There are all kinds of people in the world, and that’s a beautiful thing! Some people will rush to your aid and offer condolences and any help you could possibly need, and others may not know what to say or do and distance themselves from you. How someone reacts may surprise you. During my first pregnancy, I was pregnant with my very best friend at the same time. It was so much fun! She had her son just before I had my daughter (although we were supposed to be months apart). After my daughter was born, she didn’t quite know how to respond and our relationship was never the same. Although I’m sad about the way we drifted apart, it was just another thing I had no control over and I didn’t have the emotional energy to repair our relationship.
You may have someone in your life who wants to help so badly that they push you too far.
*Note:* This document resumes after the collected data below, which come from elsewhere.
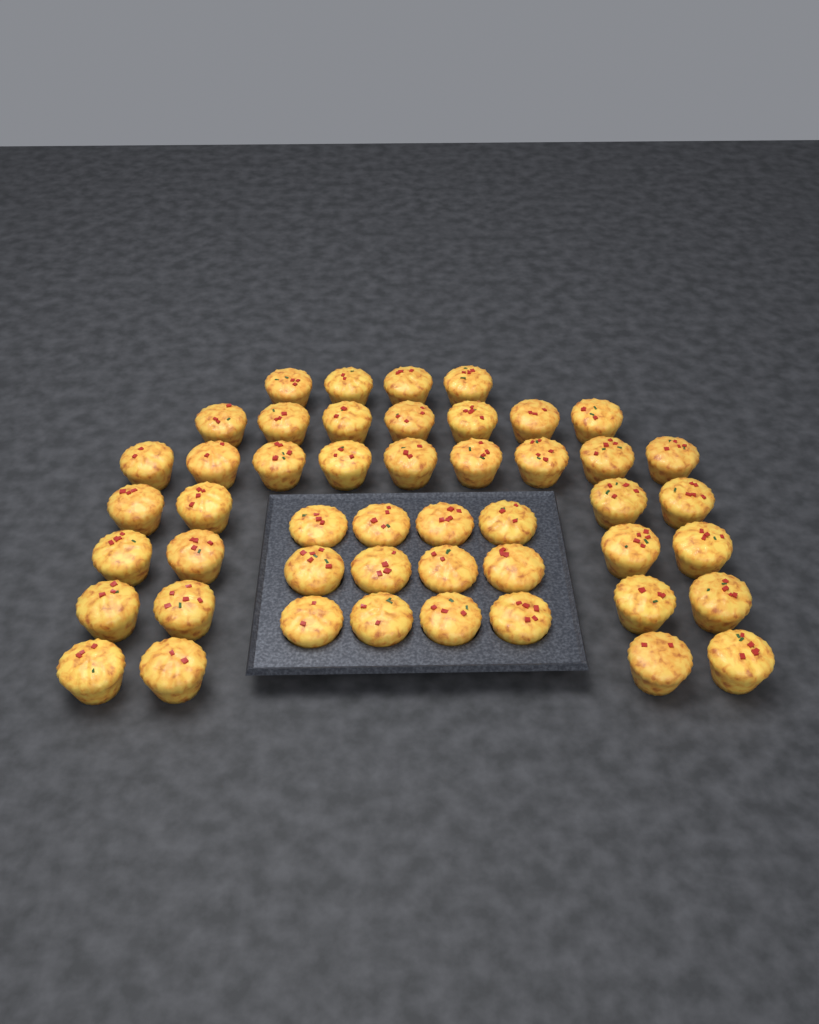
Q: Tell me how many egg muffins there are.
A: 48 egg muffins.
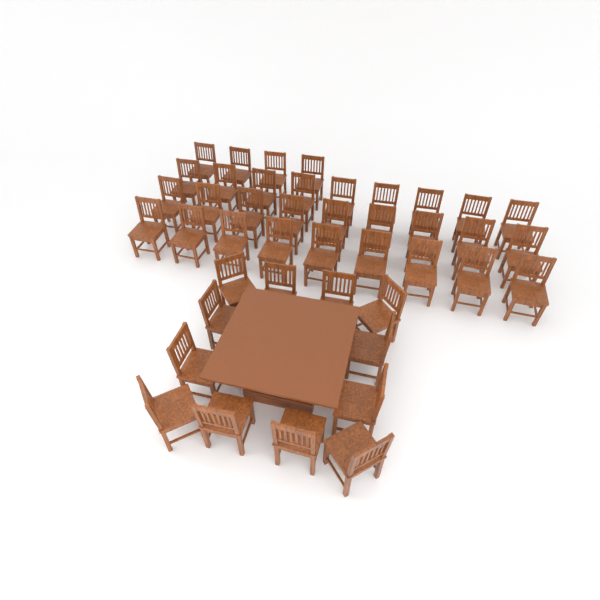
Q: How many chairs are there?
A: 43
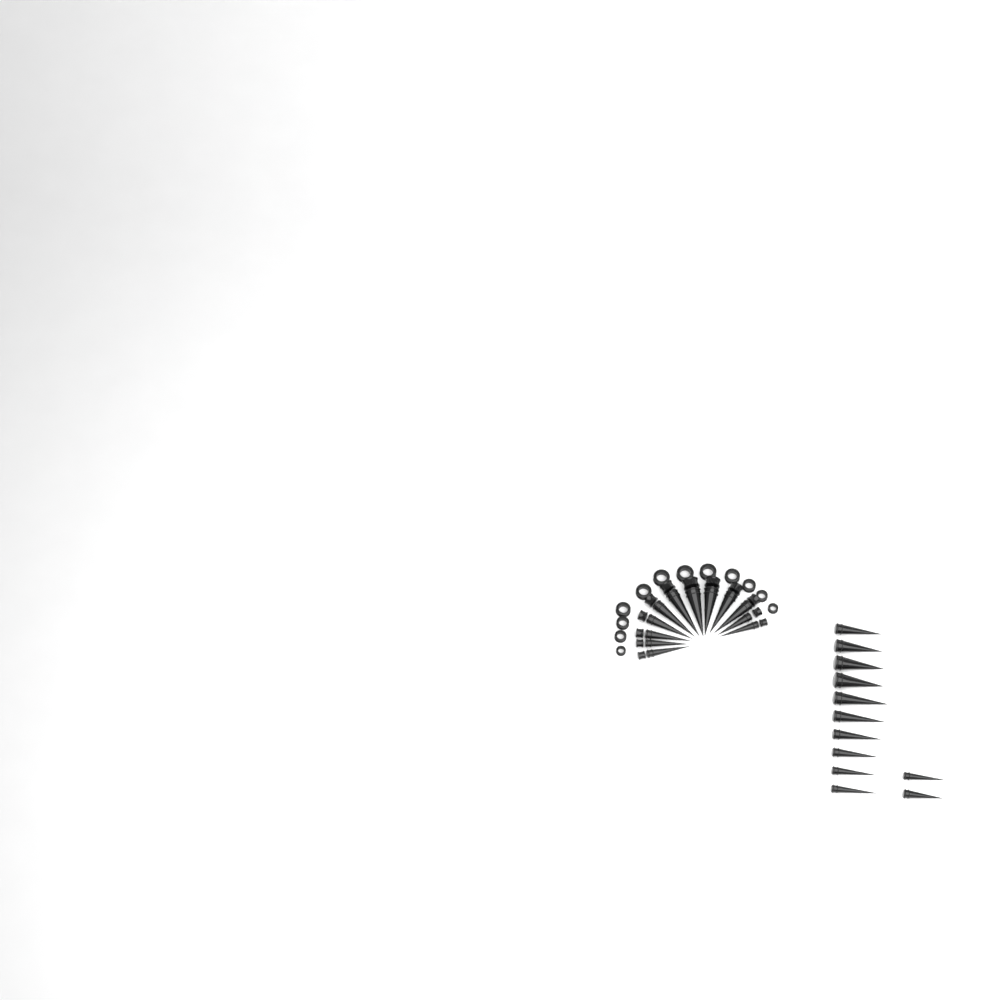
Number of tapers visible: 24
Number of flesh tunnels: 12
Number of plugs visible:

They may not understand how heavy the emotional weight of having a preemie really is. After my daughter was born, my family very sweetly decided to throw me a baby shower since I wasn’t able to have one. I don’t even really remember it. The only thing I remember is yelling at them because they were trying to take pictures and I wanted to get to the hospital before shift change. It’s so NOT in my nature to yell at anyone, let alone someone doing something kind for me. In hindsight, I wish I would’ve just enjoyed my shower, but anxiety is real and demands attention in one way or another. Learn from my mistakes and find a positive outlet for your anxiety. Whether that be yoga, walking, talking with a therapist or support group, Find a positive outlet for your stress.
You may continue to get pity, guilt, advice that doesn’t apply to you, etc. Come up with some canned responses that make you feel in control of the conversation. If your baby is small and you go somewhere, people may give you dirty looks or make comments about taking a “newborn” out so early even if your baby is 6 months old. Or if they have oxygen or any other visible medical device, they may feel the need to ask questions or make comments. In the beginning it’s no big deal, but after a while, it may start to get under your skin. A reminder that your birth was “different.” Having a response you feel comfortable with, ready to go, can give you a sense of power back.
Ask lots and lots of questions!
Chances are, you didn’t research anything about preemies. Preemie babies are often a surprise announcement. There’s no shame in not knowing what in the world is going on. Nurses and doctors are required by law to explain procedures and answer ALL your questions unless the situation is an emergency. It’s called Informed Consent. While it’s important to do your own research on procedures as well, your nurses and doctors are there to explain everything to you. When making decisions about your baby’s care, a great acronym to remember is B.R.A.I.N.:
- B: Benefits. What are the benefits of the procedure and why does my baby need it?
- R: Risk. Tell me all the risks of the procedure and the likelihood of them occurring.
- A: Alternatives. Are there any alternatives to this procedure? What are they?
- I: Intuition. What is my intuition telling me about this procedure?
- N: Nothing. What will happen if we do nothing?
All the doctors and nurses are there for you, not the other way around. Ask until you are comfortable with your decision.
Having a preemie is such a difficult experience for families big and small. Please remember that this season will pass. Remain hopeful, for as long as there is hope, there’s a chance. Love yourselves, care for yourselves, and allow the outcomes of your experiences to bring you closer together. You are stronger than you thought, more capable than you feel, and more knowledgeable than you know. You’re going to be ok.